TEXT:
Rate Pressure, Lateral Flight, and Client Consolidation: The Three Forces Squeezing the Middle
Mid-tier firms in 2026 are being compressed simultaneously from three directions, and each force amplifies the others.
Rate pressure is already documented: elite billing rates push price-sensitive work into the mid-market, but those same rates also set a compensation floor that mid-tier firms cannot match. BigLaw first-year salaries have stabilized at $225,000 on the Cravath scale, while associates at mid-tier metro firms face a structural gap of over $135,000 against Cravath by their eighth year, according to BCG Attorney Search's compensation analysis. Lateral partner hiring was up 14% in 2024, with some regional firms losing more than 30% of their attorneys. The talent mid-tier firms need to develop complex, high-margin practices is being systematically recruited toward firms with more capital.
Client consolidation compounds both pressures. Nearly one in three legal departments plans to consolidate their preferred provider panels, per the 2025 Legal Department Survey from Legal Bill Review. Panel consolidations do not eliminate elite firm relationships; they eliminate mid-tier redundancies. Only 35% of GCs plan to increase outside counsel spending against 22% planning to decrease it, producing a net that offers no tailwind to firms that aren't firmly embedded in a client's core panel.
Bloomberg Law's reporting on the lateral market captured the dynamic precisely: high-profile moves are obscuring a slow underlying market. The splashy hires are concentrated at elite firms. The slow market is everywhere else. Those two data points, presented adjacently in industry coverage, create exactly the false ambient optimism that managing partners at mid-tier firms are reading and acting on.
Strategic Recalibration: Why Benchmarking Against Big Law Averages Is Now a Survival Risk
Managing partners at Am Law 51-100 firms who read the 4.4% demand growth headline and conclude that the broader market is strong are making a category error with strategic consequences.

SUPPLIED MATERIAL:
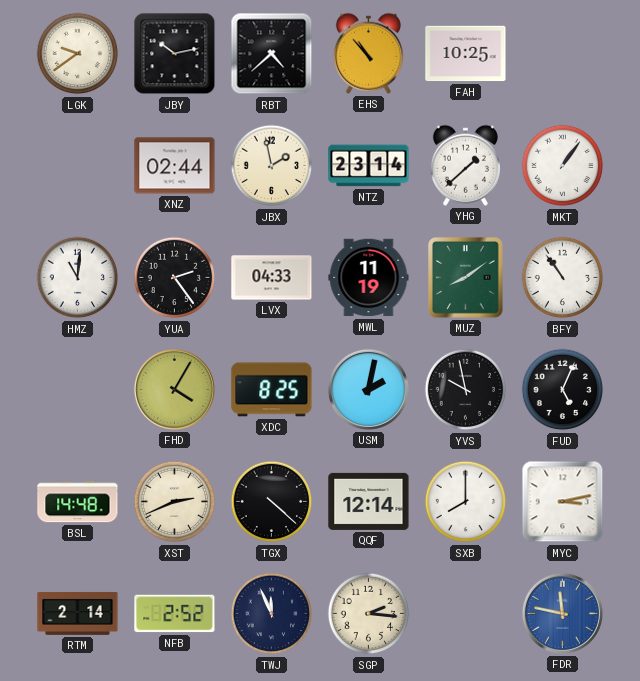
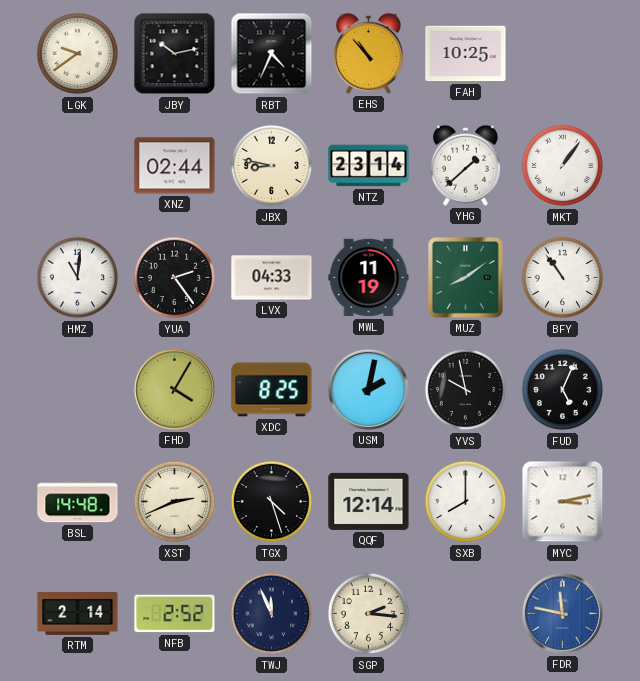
RBT: 4:38 -> 4:34
JBX: 1:58 -> 8:47
TGX: 4:22 -> 4:27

REQUEST: From the passage about pressures on mid-tier law firms, pull out the words from "Client consolidation compounds" up to and including "client's core panel.", copied verbatim.

EXERCISE RESULT:
Client consolidation compounds both pressures. Nearly one in three legal departments plans to consolidate their preferred provider panels, per the 2025 Legal Department Survey from Legal Bill Review. Panel consolidations do not eliminate elite firm relationships; they eliminate mid-tier redundancies. Only 35% of GCs plan to increase outside counsel spending against 22% planning to decrease it, producing a net that offers no tailwind to firms that aren't firmly embedded in a client's core panel.